Legendary folk singer and activist Joan Baez has lived the dizzying journey of an exceptionally multi-faceted woman: from a brooding child with a Quaker upbringing playing ukulele on the schoolyard steps, estranged from the white kids for being a “dirty Mexican,” to an angelic teenager crooning folk songs to thousands, to mothering Bob Dylan and experiencing a myriad of breakdowns throughout her career.

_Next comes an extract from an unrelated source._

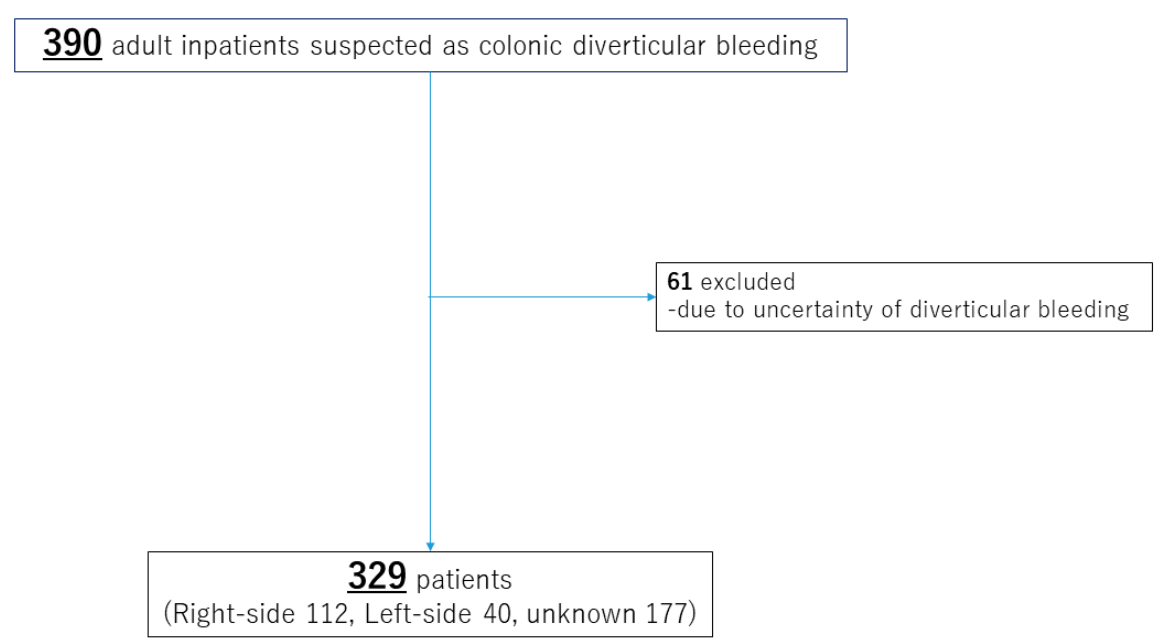
Figure 1. Flowchart of selecting subjects.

In homage to a turbulent era, this new documentary from Miri Navasky, Maeve O’Boyle and Karen O’Connor finds the audience sifting through filing cabinets of spidery cartoons, dancing amongst the flower children in the sprawling Newport Folk Festival crowds, dissociating in a taxi cab and flung onto the jarring frontlines of the iconic 1963 civil rights march in Washington. The humanness of Baez unfolds in continuum throughout the film, revealing a childlike curiosity and a steadfast, Capricornian desire to grow, to improve, and to help others. Behind the singer’s perceived nonchalance, we discover an ongoing struggle with mental and physical health and a deep yearning to remember, heal and forgive.
Witnessing Baez amassing thousands to the pacifist movements of the 60s and 70s while reckoning with the devastation of war, racism and violence is yet another stark reminder of how crucial it is to position ourselves in the global struggle for justice unfurling around us in this day and age. Not just in terms of optics, but through actions.

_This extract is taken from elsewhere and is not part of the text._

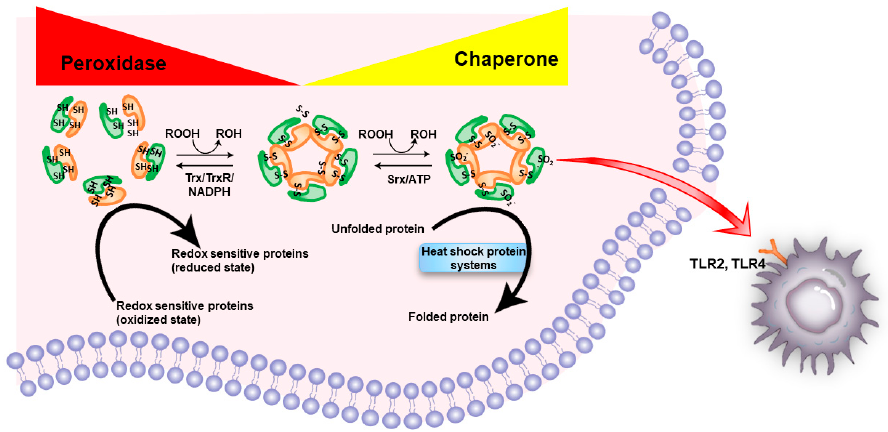
Figure 1. Schematic illustration of the general functions of peroxiredoxins. The highly conserved redox-sensitive cysteine residue (peroxidatic cysteine) in peroxiredoxin directly reduces various peroxide substrates (ROOH). A resolving cysteine can regenerate the peroxide reduction activity of the peroxidatic cysteine by thioredoxin (Trx)/thioredoxin reductase (TrxR)/nicotinamide adenine dinucleotide phosphate (NADPH) system. The peroxidase activity of peroxiredoxin can be easily inactivated by hyperoxidation of the peroxidatic cysteine to cysteine sulfinic acid (Cys-SO 2 - ). A spe- cial oxidoreductase sulfiredoxin (SRX) is required to restore the peroxidase activity of hyperox- idized peroxiredoxins by reducing sulfinic acid of peroxiredoxin back to thiol in an ATP-dependent manner. Interestingly, hyperoxidated peroxiredoxin is required for the recruitment of cytosolic mo- lecular chaperone HSP70 and disaggregase HSP104 to rescue misfolded proteins from aggregates. Extracellular peroxiredoxins function as DAMPs by triggering a proinflammatory response via binding to TLR2/TLR4 receptor. 4. Multiple Peroxiredoxins are Commonly Found in an Organism The importance of peroxiredoxins is reflected by their ubiquity and abundance. In budding yeast, there are five different peroxiredoxins [23]; in human and mouse, there are six different peroxiredoxins, respectively [24]. All of them show distinct but overlapping properties. Knockout or knockdown of individual peroxiredoxins in cells are often nonle- thal and yield relatively mild or even no phenotype under standard growth conditions [25]. Increases in the amount of oxidized DNA and carbonylated protein, and reduction in the growth and survival rates of the cells after oxidative insults were usually observed [26]. The effects of peroxiredoxin deficiency became more obvious upon deletion of mul- tiple peroxiredoxins and more prominent under-stress conditions [23,27]. For example, PRX1 KO mice have shorter lifespan, and developed age-dependent hemolytic anemias and various cancers [28]. PRX2 KO mice also have hemolytic anemia [29], but no cancer- related phenotype was reported. The amino acid sequence of mouse PRX1 and PRX2 pro- teins sharing 74% identity and 89% similarity and compensatory effects among the two peroxiredoxins were suggested. It was further assured by PRX1/PRX2 double knockout mice, which showed many novel abnormalities in addition to an aggravation of individual single knockout mice [30]. 5. From an Antioxidant Enzyme to a Redox Signaling Regulator It is generally agreed that the main function of peroxiredoxins is in defending against oxidative stress [23]. However, the antioxidant activity of peroxiredoxins is relatively weak [31]. For instance, it was observed that very low concentration of hydrogen peroxide (~100 μ M) was sufficient to inactivate human PRX1 [32]. Indeed, the peroxidase activity of peroxiredoxins can be easily inactivated by hyperoxidation of their peroxidatic cysteine under mild oxidative stress. A special oxidoreductase sulfiredoxin is required to restore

Fast forward to the present and we follow Baez as she dances barefoot, relistens to past therapy sessions and irons her band members’ shirts in the green room backstage at her 2018-19 farewell tour. As she embraces her mother and strums guitar strings with her son on percussion, it becomes clear how utterly punk it is to truly care, to give yourself the time and space to heal, and to fill your proverbial cup and connect with what you truly believe in. And ultimately—in a society that continues to bare its ugly, dehumanizing face—to have the courage to lead through love and show up for oneself and for those around you.
Joan Baez I Am A Noise is now screening in select theatres across Canada.